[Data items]
---+---
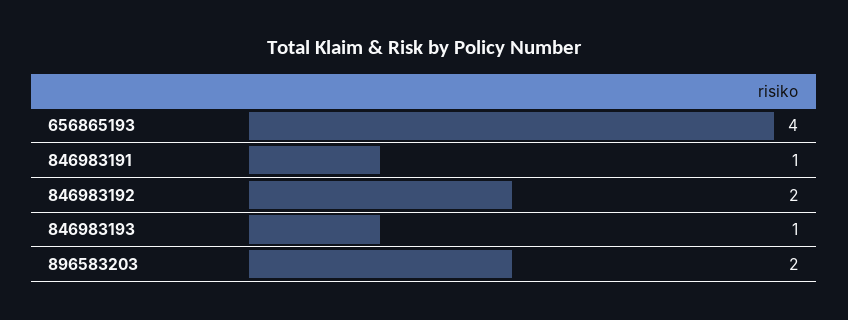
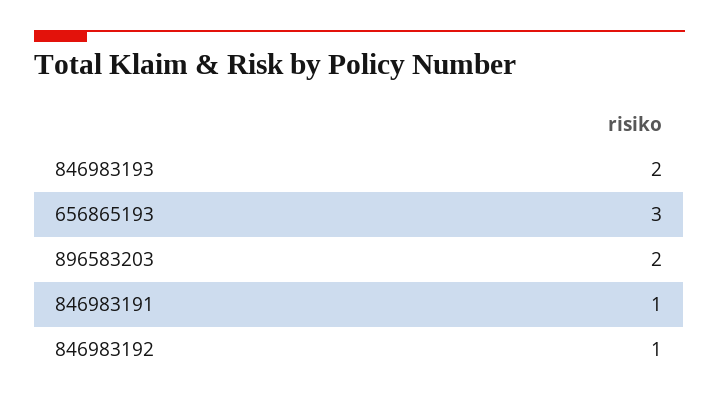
656865193: 4 -> 3
846983192: 2 -> 1
846983193: 1 -> 2

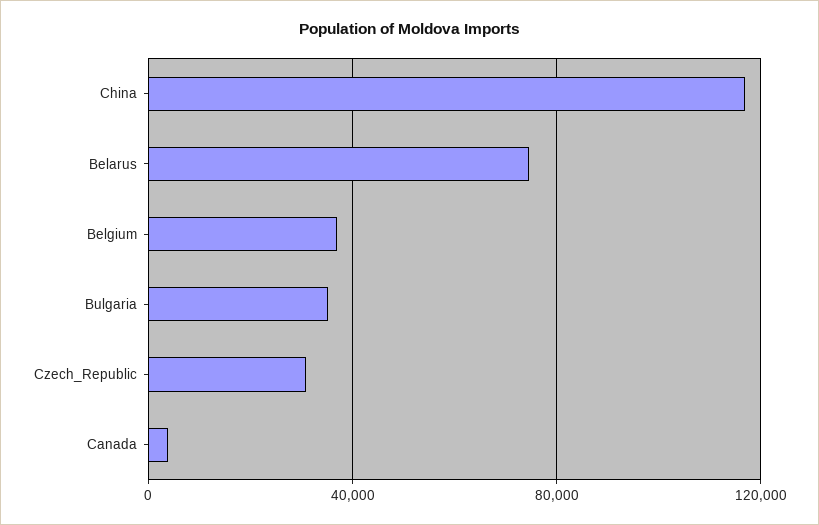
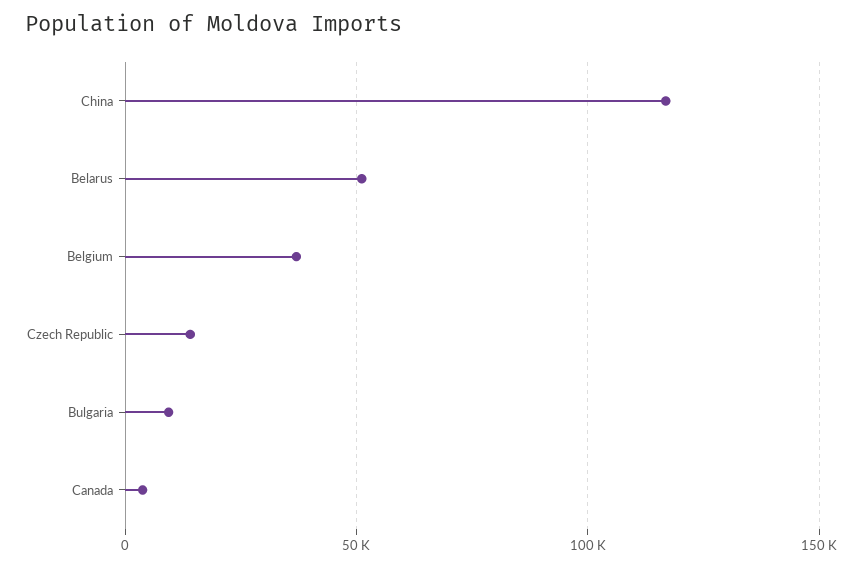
Belarus: 75000 -> 50000
Bulgaria: 35000 -> 10000
Czech_Republic: 30000 -> 15000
---+---
Your answer must consist only of the lines from the one containing "846983193: 1 -> 2" through the end of the entries, restated word for word, with no pictures.

846983193: 1 -> 2

Belarus: 75000 -> 50000
Bulgaria: 35000 -> 10000
Czech_Republic: 30000 -> 15000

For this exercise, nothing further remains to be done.